La Ley de Autonomia n'a commencé à être mise en application qu'en 1990 avec l'élection des deux gouvernements régionaux. Chacune des deux régions est maintenant gouvernée par une assemblée régionale et un conseil exécutif dirigé par un coordonnateur régional ou « gouverneur ». Chacune des assemblées comprend 45 « concejales » élus et représentants des districts électoraux, en plus d'inclure les députés régionaux aussi membres de l'Assemblée nationale (2 pour la RAAN et 1 pour la RAAS). Chacune de ces assemblées régionales peut faire des lois et des règlements sur son territoire.

Le coordonnateur régional ou « gouverneur » est élu par l'ensemble des membres de chacune des assemblées régionales. Il a comme fonction de représenter les régions auprès du gouvernement central et de s'assurer que les décisions des gouvernements autonomes sont prises en compte par le gouvernement central. C'est par un code électoral à venir que les gouvernements régionaux assureront la représentation des groupes indigènes et ethniques, ce qui est conforme à cette autre partie de la loi qui prévoit que les membres des communautés de la côte Atlantique auront le droit de décider de leur propre identité ethnique et de la définir. Mais l'importance démographique des Mestizos pourrait avoir des effets importants sur le développement du code électoral et pourrait assurer, à l'avenir, leur prédominance dans les assemblées des gouvernements autonomes, surtout dans la RAAS.

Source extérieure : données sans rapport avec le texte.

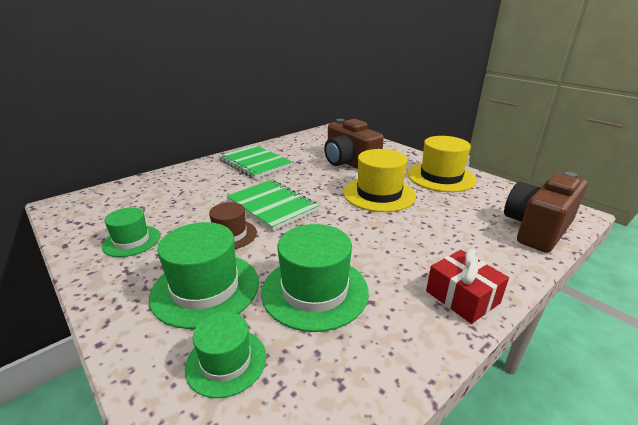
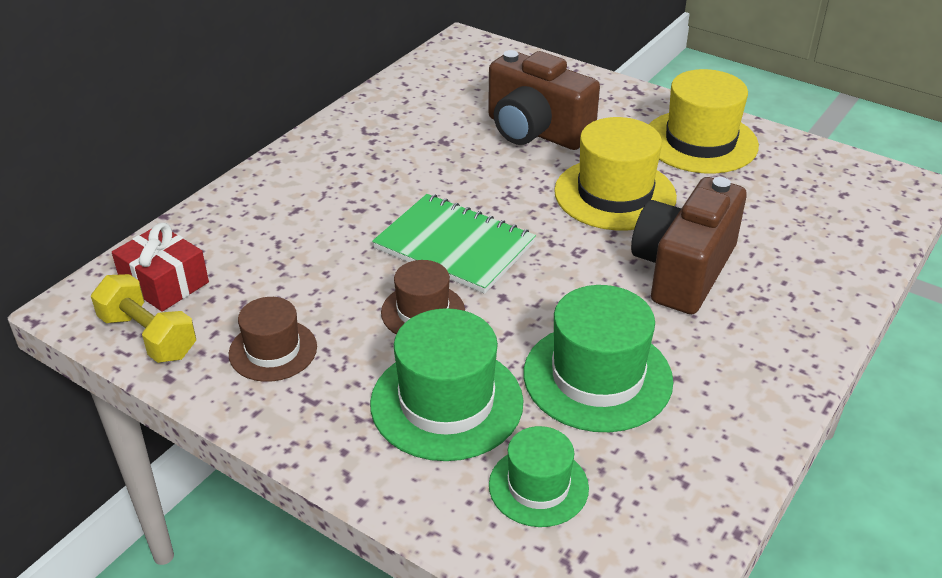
camera: 15 degrees left, 10 degrees up
green hat [102,207,160,257] -> brown hat [229,297,317,382]
green notebook [219,145,292,179] -> none
red gift [426,249,509,324] -> red gift moved to [112,223,209,312]
brown camera [504,172,588,253] -> brown camera moved to [631,177,747,314]
none -> yellow dumbbell [91,274,196,363]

Les gouvernements autonomes ont aussi le pouvoir de résoudre les problèmes de limites des terres communales et d'adapter les lois nationales aux particularités des régions. Ils ont aussi le pouvoir de taxation et pourront finalement passer des lois dans les domaines de la culture et des langues autochtones, des terres, de l'eau et des forêts. Bien que la loi prévoie que les ententes sur l'exploitation des ressources dépendront des gouvernements autonomes, le débat reste à faire parce que les régions considèrent qu'elles ne reçoivent pas leur dû dans les accords d'exploitation des ressources conclus entre le gouvernement central et les organismes extérieurs, principalement les compagnies de pêche étrangères.

L'autonomie des Misquitos

Lors des négociations menant à la loi, plusieurs des leaders misquitos se sont opposés à ce que le territoire soit scindé en deux parties, mais il est évident que le gouvernement central voulait ainsi reconnaître les différences substantielles entre les deux parties de la côte Atlantique. Les raisons invoquées pour cette division ont été la difficulté réelle du transport par terre et par air vers ces deux régions et le manque de lien entre elles. Il était évident aussi que les Misquitos, de par leur histoire, leur importance et leur résistance, croyaient détenir un droit important quand à leur participation à la gestion de l'ensemble de la côte Atlantique. Le gouvernement voulait peut-être ainsi empêcher la domination d'une ethnie sur toutes les autres et s'assurer que les gouvernements autonomes ne soient pas trop éloignés des communautés de leur région.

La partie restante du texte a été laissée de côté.